The platform technology Expedite Bio has developed with Sartorius is central to this. It offers clients a validated, already-scaled process with a small equipment footprint — meaning early production runs use the same process as Phase 1 material, eliminating the scale-up activities and expensive engineering runs that typically separate laboratory work from GMP manufacturing. The team can move from a proof-of-concept hospital setting directly into Phase 1 supply.
Cell line selection is also addressed early. Rather than committing to a single manufacturing mode before commercial requirements are understood, Expedite Bio helps clients select flexible cell lines capable of running as batch, fed-batch, or continuous perfusion. That decision, made at the start of development, can save significant rework and cost later.
Building the Right Partnerships Without an Existing Network
For early-stage teams without established industry relationships, finding the right development partners can be a challenge. Richard’s advice is to start with internal clarity before looking outward.
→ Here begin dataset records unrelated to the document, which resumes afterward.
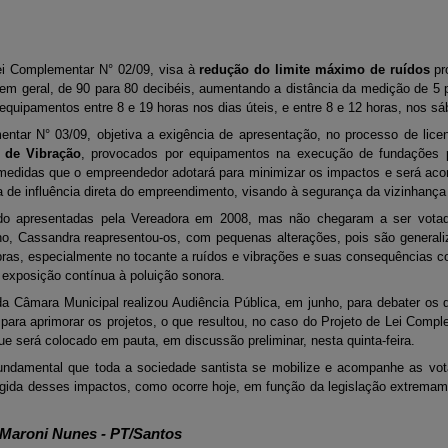
Lei Complementar N° 02/09, visa à
redução do limite máximo de ruídos
pr
em geral, de 90 para 80 decibéis, aumentando a distância da medição de 5 
s equipamentos entre 8 e 19 horas nos dias úteis, e entre 8 e 12 horas, nos s
entar N° 03/09, objetiva a exigência de apresentação, no processo de lic
 de Vibração
, provocados por equipamentos na execução de fundações p
r medidas que o empreendedor adotará para minimizar os impactos e será a
ea de influência direta do empreendimento, visando à segurança da vizinhança
o apresentadas pela Vereadora em 2008, mas não chegaram a ser votada
ano, Cassandra reapresentou-os, com pequenas alterações, pois são genera
ras, especialmente no tocante a ruídos e vibrações e suas consequências 
 exposição contínua à poluição sonora.
 Câmara Municipal realizou Audiência Pública, em junho, para debater os d
ara aprimorar os projetos, o que resultou, no caso do Projeto de Lei Comp
ue será colocado em pauta, em discussão preliminar, nesta quinta-feira.
undamental que toda a sociedade santista se mobilize e acompanhe as vo
ida desses impactos, como ocorre hoje, em função da legislação extremam
 Maroni Nunes - PT/Santos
“First, create clarity on what your own expertise is, what you can do in-house, and where you have the need for outsourced help,” he says. “From those questions, you can identify what expertise and which network you need to tap into.”
On what makes a good partnership work — and what causes it to fail — Richard points to flexibility as the defining variable on both sides. CDMOs and advisors who cannot accommodate the inevitable course corrections of early-stage programs add risk rather than reduce it. But scientific teams that chase perfection too long create a mirror problem.
“80 per cent is good enough. The last 20 per cent will cost you 80 per cent of the time and money — and it does not bring you closer to the market.”
The Academic-to-GMP Mindset Shift
Transitioning from academic discovery to GMP manufacturing requires more than technical knowledge. It requires a different way of framing what success looks like.
“The biggest shift is from interesting science to an actionable development program,” Debby says. “Understanding that difference is critical if you want a product to succeed.”
Scientific depth is not the issue. Academic teams often have highly detailed knowledge of their target biology and molecule. What they typically lack is the ability to translate that data into a development plan that regulators, manufacturers, and investors recognize.
What a Better European Biologics Ecosystem Looks Like
Debby’s parallel role as co-lead of the biologics workstream at Onco Accelerator, a national Dutch initiative to accelerate cancer therapy development, gives Expedite Bio a direct connection to the infrastructure-building work happening at the system level.
“It is often underestimated how significant the delay and inefficient spending of capital can be in the transition from having a therapeutic lead to a manufacturable molecule or a clinical batch,” she says. The goal for both organizations is the same: reduce the failure rate of novel therapies and increase the rate at which scientific discoveries in academia and small biotech actually reach patients.
For Expedite Bio specifically, the five-year ambition is to have demonstrated, through completed programs, that the path from validated molecule to first-in-human study can be made both faster and more predictable for teams that previously had no clear route forward.
“The challenge is not getting better biology. It is building a better system to carry the biology forward. That is why we set up Expedite Bio.”